The Premier Soccer League is no longer about the Big Three teams
Posted: 4 December 2017 Time: 13:00
KickOff.com editor Tshepang Mailwane believes it's good that there is a shift in power, with 'The Big Three' struggling to get their hands on knockout competition trophies.
Football in South Africa has changed. It’s no longer about the big three teams of Mamelodi Sundowns, Kaizer Chiefs and Orlando Pirates.
The balance of power has shifted. Gone are the days when you’d see one of the giants lifting a trophy every season. Now they are finding it difficult to win knockout competitions while the likes of SuperSport United and Bidvest Wits get their hands on titles.
You’d just have to look at the cup finals in the last two-and-a-half seasons to see how much of a change there has been in PSL football. Not since 2015 has one of the big three clubs won a knockout competition, when Sundowns beat Chiefs in the Telkom Knockout final in Durban.
Pirates were the last of the big three clubs to play in a knockout competition final, but they were on the losing side in the Nedbank Cup decider played in Durban in June this year. On that night, Pirates did not resemble a big team as they were outclassed by a rampant SuperSport side coached by Stuart Baxter at the time.
Let’s go back a bit to see how football has changed.
In 2015/2016, Ajax Cape Town won the MTN8, Sundowns won the Telkom Knockout and SuperSport got their hands on the Nedbank Cup title.

▶ _DATA LISTING_:
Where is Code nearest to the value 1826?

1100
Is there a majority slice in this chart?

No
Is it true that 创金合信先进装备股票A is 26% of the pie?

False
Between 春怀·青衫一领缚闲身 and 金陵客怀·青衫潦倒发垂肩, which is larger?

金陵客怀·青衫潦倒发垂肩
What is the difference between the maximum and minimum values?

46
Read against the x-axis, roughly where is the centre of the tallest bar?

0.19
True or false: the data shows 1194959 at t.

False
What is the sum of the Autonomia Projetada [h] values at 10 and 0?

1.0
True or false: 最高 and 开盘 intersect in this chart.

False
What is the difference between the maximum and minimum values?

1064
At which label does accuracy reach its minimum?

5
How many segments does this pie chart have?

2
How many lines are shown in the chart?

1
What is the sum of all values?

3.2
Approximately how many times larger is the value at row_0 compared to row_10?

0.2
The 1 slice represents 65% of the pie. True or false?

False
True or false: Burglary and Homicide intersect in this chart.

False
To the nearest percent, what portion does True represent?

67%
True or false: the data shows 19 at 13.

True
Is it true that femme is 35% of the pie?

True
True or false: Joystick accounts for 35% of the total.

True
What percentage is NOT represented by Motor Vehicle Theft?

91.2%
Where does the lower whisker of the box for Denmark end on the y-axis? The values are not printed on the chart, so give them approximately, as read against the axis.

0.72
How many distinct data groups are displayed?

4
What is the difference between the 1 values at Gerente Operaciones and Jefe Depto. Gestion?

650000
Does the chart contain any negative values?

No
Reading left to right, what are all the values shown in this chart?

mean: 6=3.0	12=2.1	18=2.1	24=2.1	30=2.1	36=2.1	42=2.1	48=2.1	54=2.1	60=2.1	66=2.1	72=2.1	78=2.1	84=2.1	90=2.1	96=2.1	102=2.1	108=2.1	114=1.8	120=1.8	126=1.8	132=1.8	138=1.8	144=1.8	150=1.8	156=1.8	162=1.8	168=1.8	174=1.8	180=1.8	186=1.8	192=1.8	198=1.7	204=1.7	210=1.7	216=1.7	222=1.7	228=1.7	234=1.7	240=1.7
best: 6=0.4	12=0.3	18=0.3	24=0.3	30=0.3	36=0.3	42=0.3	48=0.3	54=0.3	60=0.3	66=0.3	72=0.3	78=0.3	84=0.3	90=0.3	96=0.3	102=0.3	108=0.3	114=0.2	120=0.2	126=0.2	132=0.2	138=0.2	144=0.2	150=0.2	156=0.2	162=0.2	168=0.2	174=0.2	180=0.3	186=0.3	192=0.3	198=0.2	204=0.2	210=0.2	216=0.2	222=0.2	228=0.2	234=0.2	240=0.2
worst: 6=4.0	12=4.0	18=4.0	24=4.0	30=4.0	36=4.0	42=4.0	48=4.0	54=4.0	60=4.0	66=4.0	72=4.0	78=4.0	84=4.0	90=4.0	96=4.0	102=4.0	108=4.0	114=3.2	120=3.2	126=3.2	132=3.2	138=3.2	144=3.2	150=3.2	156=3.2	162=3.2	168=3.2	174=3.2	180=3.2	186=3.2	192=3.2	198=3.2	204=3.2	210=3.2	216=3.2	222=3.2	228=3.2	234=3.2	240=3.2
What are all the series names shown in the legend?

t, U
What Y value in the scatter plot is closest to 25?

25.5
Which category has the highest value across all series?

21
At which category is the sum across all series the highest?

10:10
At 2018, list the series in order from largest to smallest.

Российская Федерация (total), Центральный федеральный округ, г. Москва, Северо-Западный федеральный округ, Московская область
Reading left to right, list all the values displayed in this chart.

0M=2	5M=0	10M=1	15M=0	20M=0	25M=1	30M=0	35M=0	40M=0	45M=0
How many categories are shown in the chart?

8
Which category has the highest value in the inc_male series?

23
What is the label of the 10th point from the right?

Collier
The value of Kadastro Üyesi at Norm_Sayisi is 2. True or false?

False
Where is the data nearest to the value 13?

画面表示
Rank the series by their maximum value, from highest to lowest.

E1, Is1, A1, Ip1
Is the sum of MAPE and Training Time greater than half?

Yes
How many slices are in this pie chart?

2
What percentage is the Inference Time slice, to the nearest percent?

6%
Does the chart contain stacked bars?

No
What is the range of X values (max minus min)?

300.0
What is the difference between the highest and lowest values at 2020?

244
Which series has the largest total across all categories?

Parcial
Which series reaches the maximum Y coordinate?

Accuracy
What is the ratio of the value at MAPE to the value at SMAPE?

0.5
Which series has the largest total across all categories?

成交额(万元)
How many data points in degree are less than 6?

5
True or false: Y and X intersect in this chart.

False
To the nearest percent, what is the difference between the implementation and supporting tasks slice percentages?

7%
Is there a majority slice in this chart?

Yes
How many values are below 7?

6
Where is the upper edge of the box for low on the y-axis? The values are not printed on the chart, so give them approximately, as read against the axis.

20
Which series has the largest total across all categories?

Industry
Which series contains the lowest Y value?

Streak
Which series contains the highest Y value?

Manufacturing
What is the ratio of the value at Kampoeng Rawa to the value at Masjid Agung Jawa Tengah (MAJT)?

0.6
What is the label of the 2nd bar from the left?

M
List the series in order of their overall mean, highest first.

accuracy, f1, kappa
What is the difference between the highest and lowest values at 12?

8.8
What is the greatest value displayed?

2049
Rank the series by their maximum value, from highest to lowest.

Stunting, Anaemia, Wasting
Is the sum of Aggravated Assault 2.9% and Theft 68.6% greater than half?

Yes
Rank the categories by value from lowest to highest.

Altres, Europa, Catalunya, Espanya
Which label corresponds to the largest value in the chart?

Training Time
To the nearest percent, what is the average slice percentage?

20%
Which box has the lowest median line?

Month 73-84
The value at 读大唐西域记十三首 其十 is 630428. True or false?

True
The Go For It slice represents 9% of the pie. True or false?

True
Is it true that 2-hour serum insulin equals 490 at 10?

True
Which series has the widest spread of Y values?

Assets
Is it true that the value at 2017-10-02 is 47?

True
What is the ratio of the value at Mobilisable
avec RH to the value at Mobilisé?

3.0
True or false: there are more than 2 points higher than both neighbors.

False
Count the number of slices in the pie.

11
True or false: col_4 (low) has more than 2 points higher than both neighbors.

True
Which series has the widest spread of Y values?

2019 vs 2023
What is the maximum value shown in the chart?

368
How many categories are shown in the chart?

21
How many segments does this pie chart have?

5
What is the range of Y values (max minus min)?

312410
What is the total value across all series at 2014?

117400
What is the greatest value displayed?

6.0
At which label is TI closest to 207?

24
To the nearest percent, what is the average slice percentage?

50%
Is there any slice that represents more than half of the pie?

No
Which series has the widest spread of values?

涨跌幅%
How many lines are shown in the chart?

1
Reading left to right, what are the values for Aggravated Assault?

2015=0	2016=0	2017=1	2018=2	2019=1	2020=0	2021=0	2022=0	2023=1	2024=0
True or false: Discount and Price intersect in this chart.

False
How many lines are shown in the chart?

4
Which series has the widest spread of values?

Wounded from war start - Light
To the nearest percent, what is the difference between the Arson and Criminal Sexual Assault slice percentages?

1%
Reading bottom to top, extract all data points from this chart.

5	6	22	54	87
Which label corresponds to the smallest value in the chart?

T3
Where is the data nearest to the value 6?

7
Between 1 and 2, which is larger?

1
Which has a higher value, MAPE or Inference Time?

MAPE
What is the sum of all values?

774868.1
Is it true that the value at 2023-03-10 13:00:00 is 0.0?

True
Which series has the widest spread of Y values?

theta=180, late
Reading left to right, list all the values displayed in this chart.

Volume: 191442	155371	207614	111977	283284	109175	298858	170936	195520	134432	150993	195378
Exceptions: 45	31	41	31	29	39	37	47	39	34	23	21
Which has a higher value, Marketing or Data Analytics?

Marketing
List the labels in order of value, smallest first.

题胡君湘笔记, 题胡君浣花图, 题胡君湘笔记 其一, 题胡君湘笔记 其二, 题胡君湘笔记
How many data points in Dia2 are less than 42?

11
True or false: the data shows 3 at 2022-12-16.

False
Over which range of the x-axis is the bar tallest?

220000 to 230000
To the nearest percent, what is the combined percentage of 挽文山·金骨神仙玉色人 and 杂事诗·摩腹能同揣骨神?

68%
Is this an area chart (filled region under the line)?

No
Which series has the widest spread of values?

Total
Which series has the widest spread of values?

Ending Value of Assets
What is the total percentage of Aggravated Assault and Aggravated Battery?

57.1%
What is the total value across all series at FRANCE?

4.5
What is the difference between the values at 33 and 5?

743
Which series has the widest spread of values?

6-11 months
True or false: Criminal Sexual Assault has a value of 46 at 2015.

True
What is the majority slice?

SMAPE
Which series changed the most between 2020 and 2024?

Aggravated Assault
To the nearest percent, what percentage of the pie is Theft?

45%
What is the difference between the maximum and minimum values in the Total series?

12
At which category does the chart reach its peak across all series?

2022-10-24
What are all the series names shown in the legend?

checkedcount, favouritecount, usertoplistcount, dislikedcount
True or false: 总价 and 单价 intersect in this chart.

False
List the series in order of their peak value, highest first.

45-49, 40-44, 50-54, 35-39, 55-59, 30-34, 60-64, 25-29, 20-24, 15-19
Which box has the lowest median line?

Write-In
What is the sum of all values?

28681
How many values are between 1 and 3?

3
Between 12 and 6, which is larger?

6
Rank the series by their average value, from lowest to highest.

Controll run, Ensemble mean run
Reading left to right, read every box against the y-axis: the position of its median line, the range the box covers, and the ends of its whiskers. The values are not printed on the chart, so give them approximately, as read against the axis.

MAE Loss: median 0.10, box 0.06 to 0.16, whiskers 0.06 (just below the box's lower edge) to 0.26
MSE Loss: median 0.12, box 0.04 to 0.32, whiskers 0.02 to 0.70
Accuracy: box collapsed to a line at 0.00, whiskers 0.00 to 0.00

▶ _PROBLEMS TO WORK ON_:
**1.** Answer these questions from the PSL column:
(a) Which club did Sundowns beat in the 2015 Telkom Knockout final, and in which city was it played?
(b) Who coached SuperSport when they beat Pirates in the Nedbank Cup decider in June?
(c) Which club won the MTN8 in 2015/2016?
**2.** Resume the PSL column on the Big Three's cup drought, picking up after its final sentence.

▶ _NUMBERED ANSWERS_:
**1.**
(a) Kaizer Chiefs, in Durban.
(b) Stuart Baxter.
(c) Ajax Cape Town.

**2.**
Last season, Wits claimed the MTN8, Cape Town City were crowned Telkom Knockout champions and SuperSport claimed the Nedbank Cup.
This season we’ve already had two knockout competitions. SuperSport and Cape Town City were involved in a MTN8 showdown while Wits and Bloemfontein Celtic met in the Telkom Knockout over the weekend. The big three clubs have not featured in any of the finals this term and there’s one more knockout competition left for them to win.
While many of those who support the big three are likely to disagree, it's great that the local league is not predictable and different clubs get to celebrate having silverware in their cabinets. It gives many of the other clubs that are yet to taste victory hope that they too can one day get their hands on the trophies on offer in local football.
The balance of power has shifted and supporters of the big three clubs will probably have to wait a while before they see their clubs winning another knockout competition.